▶ **YOUR GOAL**: Search the records for "Immunohistochemical" and copy each line that holds it.

▶ **RECORDS SHOWN**:
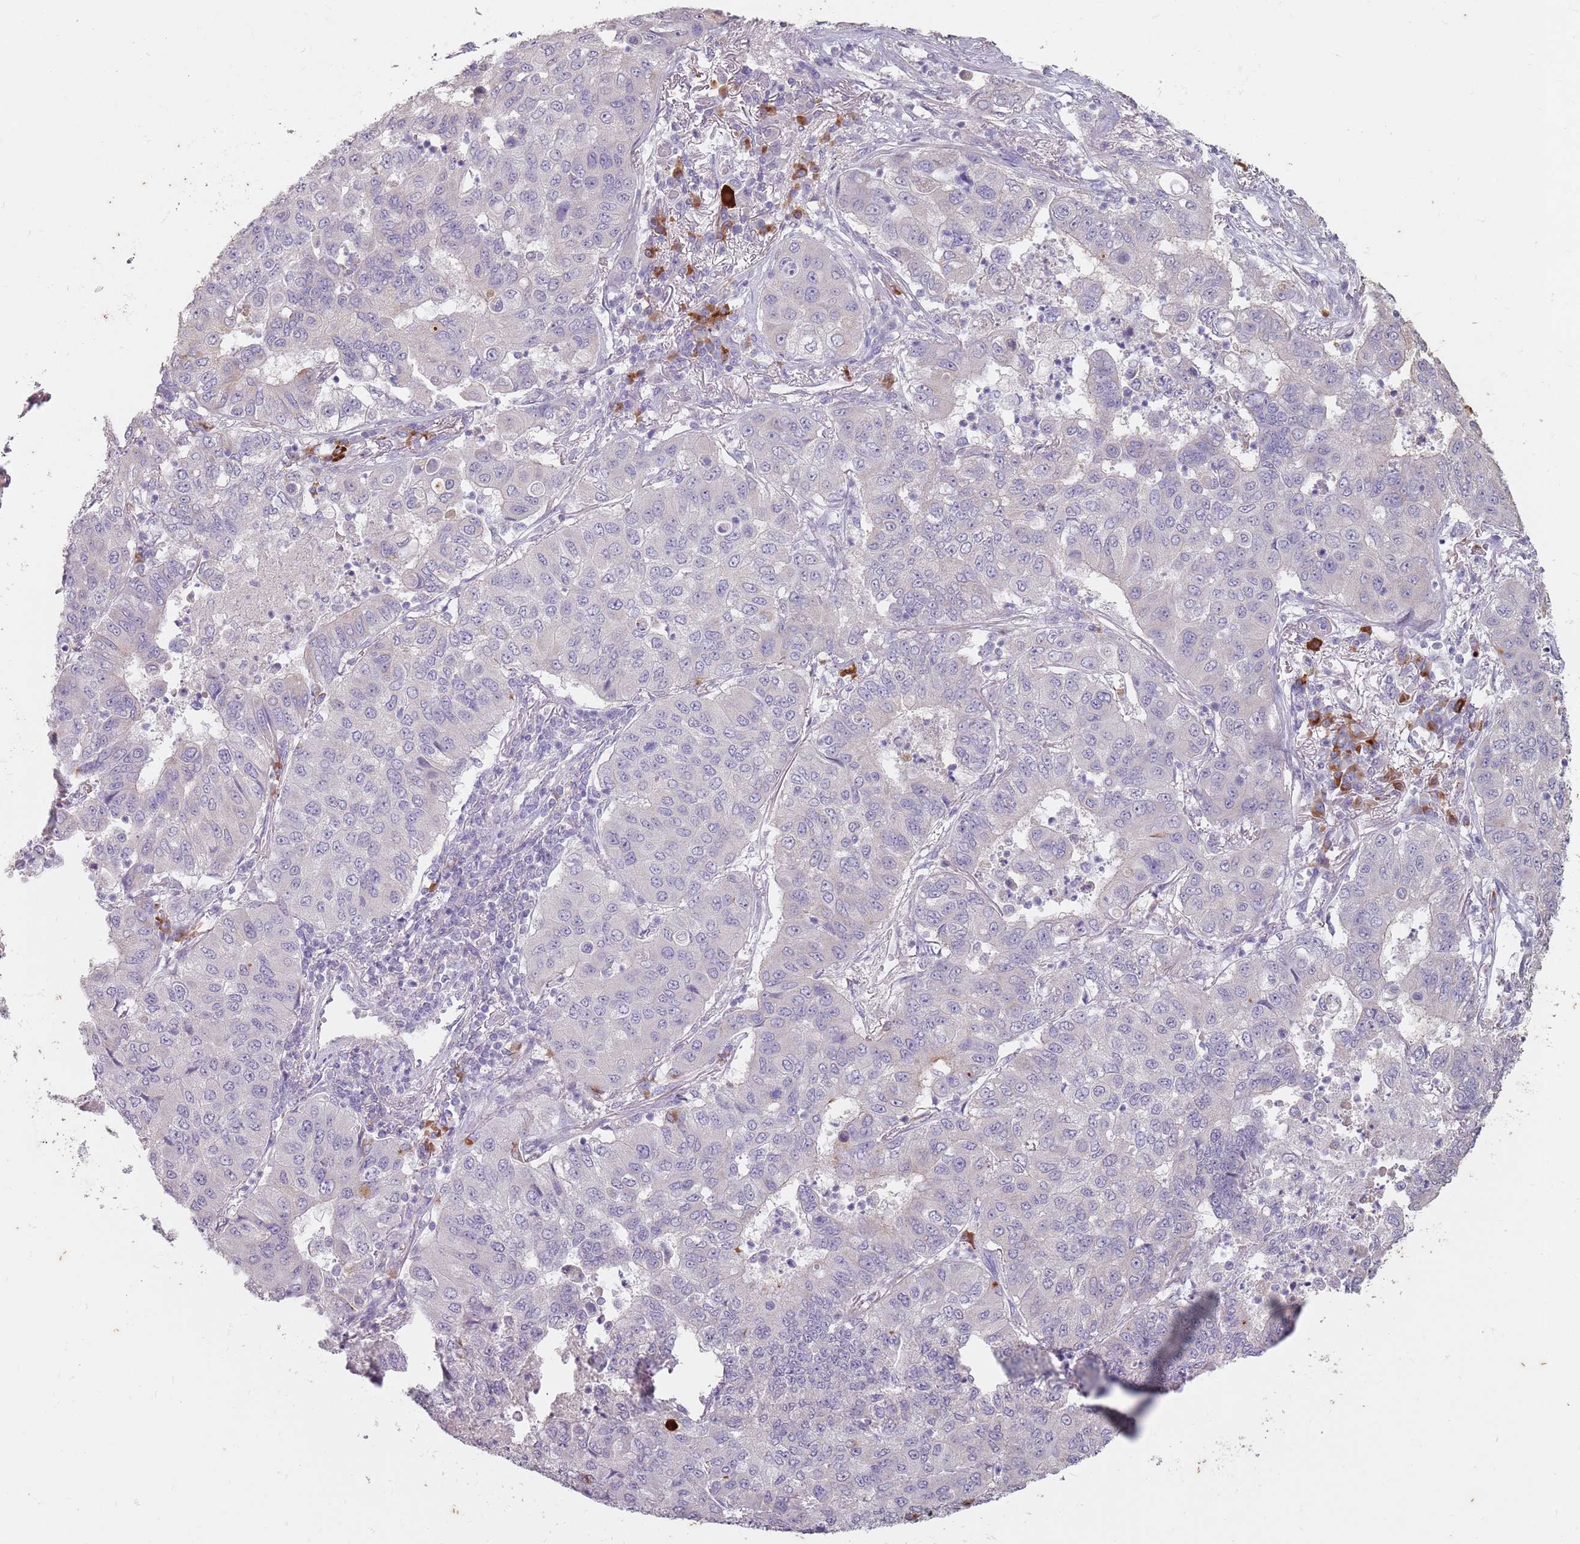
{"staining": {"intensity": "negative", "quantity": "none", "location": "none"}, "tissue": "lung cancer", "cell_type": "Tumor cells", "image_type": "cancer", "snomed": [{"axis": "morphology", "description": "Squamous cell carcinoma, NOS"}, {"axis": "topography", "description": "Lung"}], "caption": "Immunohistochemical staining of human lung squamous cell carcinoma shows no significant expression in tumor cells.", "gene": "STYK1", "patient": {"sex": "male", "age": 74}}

==

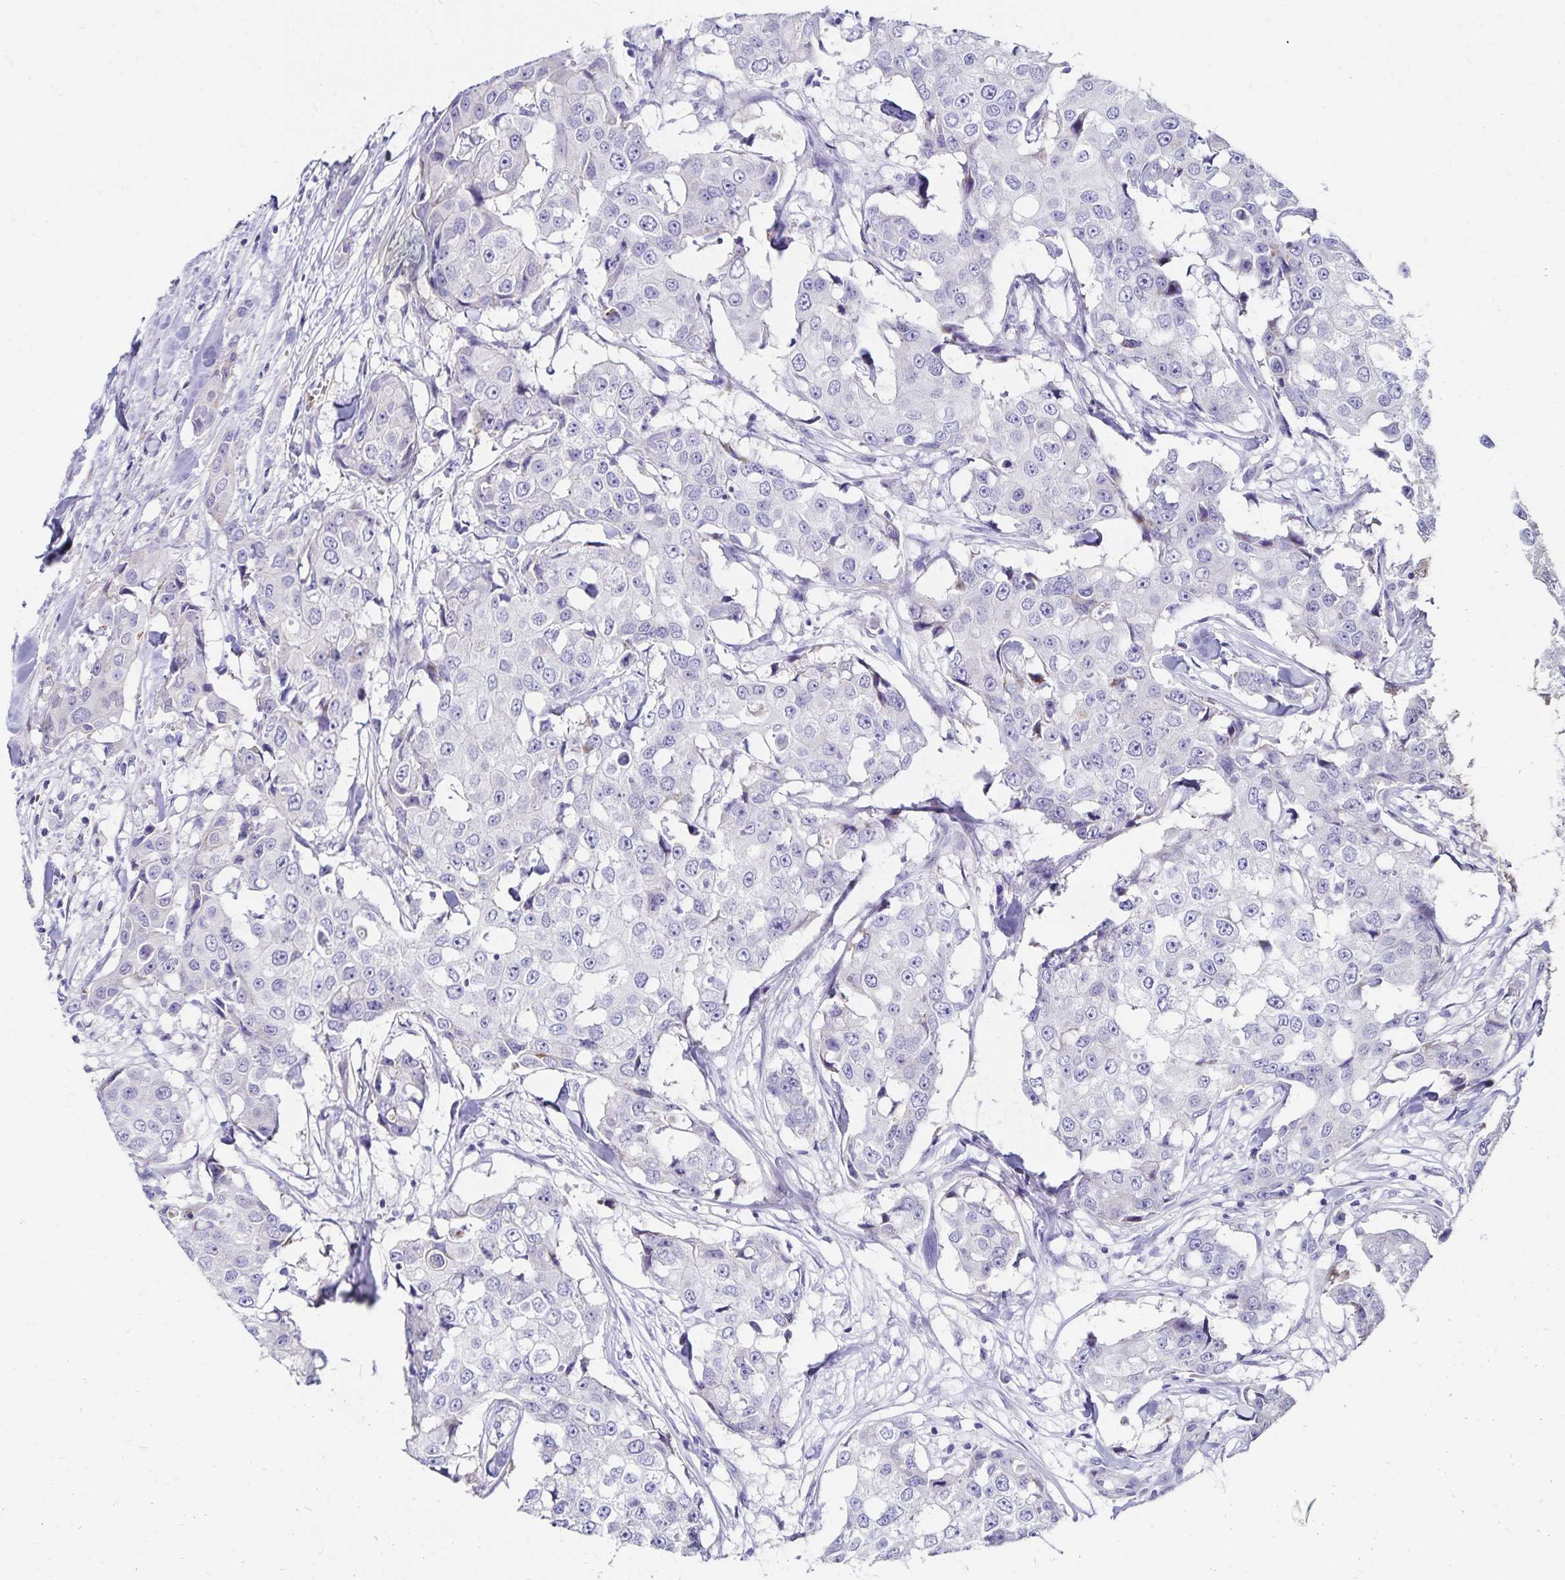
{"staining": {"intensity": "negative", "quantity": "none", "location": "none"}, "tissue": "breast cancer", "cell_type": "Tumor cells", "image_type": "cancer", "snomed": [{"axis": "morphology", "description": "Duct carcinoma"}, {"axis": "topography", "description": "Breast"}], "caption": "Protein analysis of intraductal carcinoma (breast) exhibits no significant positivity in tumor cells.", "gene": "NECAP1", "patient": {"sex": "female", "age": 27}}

---

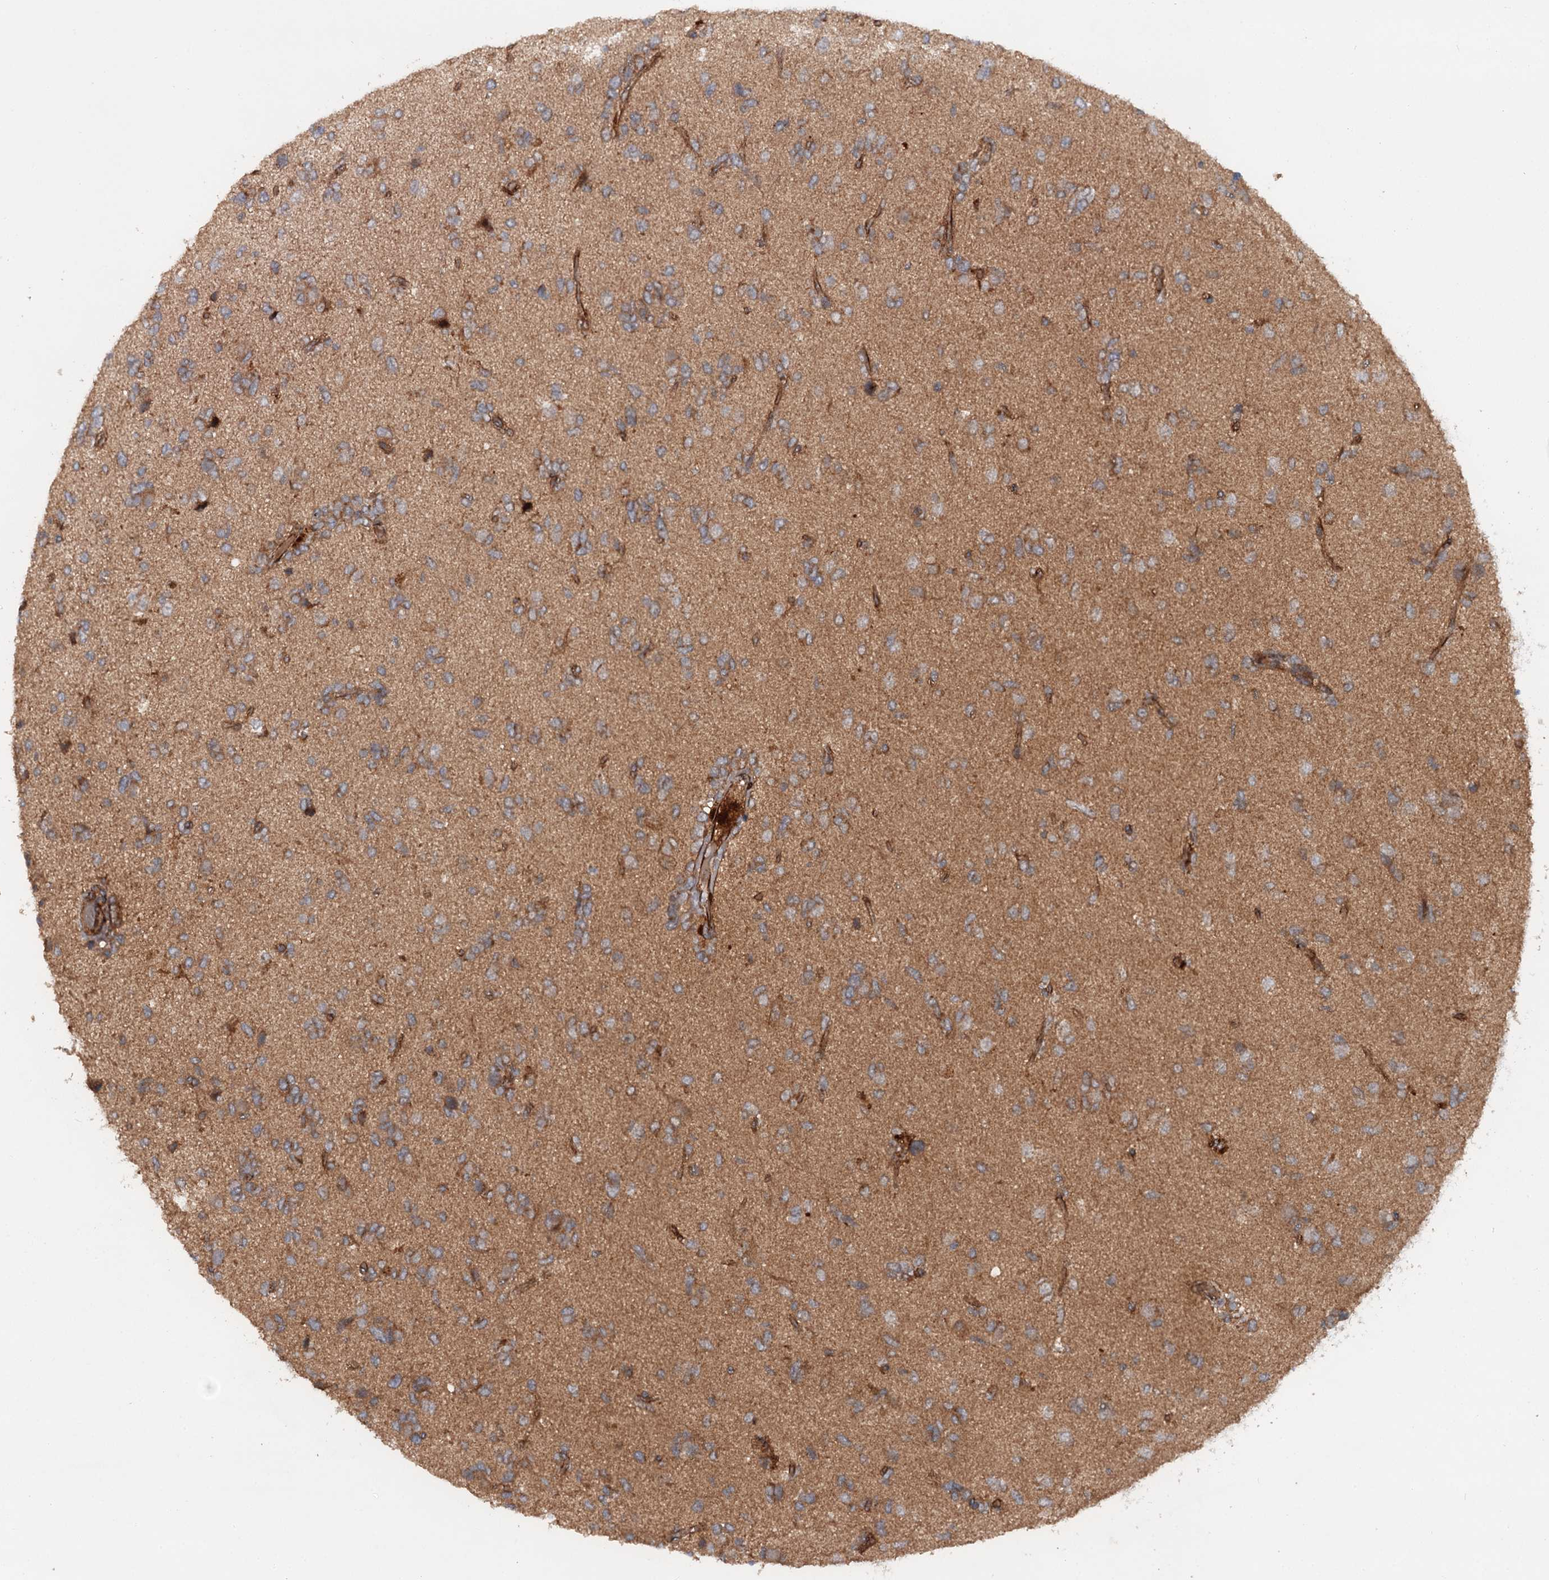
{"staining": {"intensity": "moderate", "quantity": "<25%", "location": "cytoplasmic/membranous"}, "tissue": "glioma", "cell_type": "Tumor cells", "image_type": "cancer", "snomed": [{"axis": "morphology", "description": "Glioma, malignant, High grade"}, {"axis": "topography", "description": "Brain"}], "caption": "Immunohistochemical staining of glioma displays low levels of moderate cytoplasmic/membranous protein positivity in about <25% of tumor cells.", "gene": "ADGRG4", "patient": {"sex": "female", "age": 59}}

▶ **RESPONSE AREA**:
{"staining": {"intensity": "negative", "quantity": "none", "location": "none"}, "tissue": "lung cancer", "cell_type": "Tumor cells", "image_type": "cancer", "snomed": [{"axis": "morphology", "description": "Squamous cell carcinoma, NOS"}, {"axis": "topography", "description": "Lung"}], "caption": "Immunohistochemical staining of human lung squamous cell carcinoma shows no significant expression in tumor cells.", "gene": "STYK1", "patient": {"sex": "male", "age": 74}}
{"staining": {"intensity": "moderate", "quantity": "<25%", "location": "cytoplasmic/membranous"}, "tissue": "glioma", "cell_type": "Tumor cells", "image_type": "cancer", "snomed": [{"axis": "morphology", "description": "Glioma, malignant, High grade"}, {"axis": "topography", "description": "Brain"}], "caption": "Immunohistochemical staining of glioma displays low levels of moderate cytoplasmic/membranous protein positivity in about <25% of tumor cells.", "gene": "ADGRG4", "patient": {"sex": "female", "age": 59}}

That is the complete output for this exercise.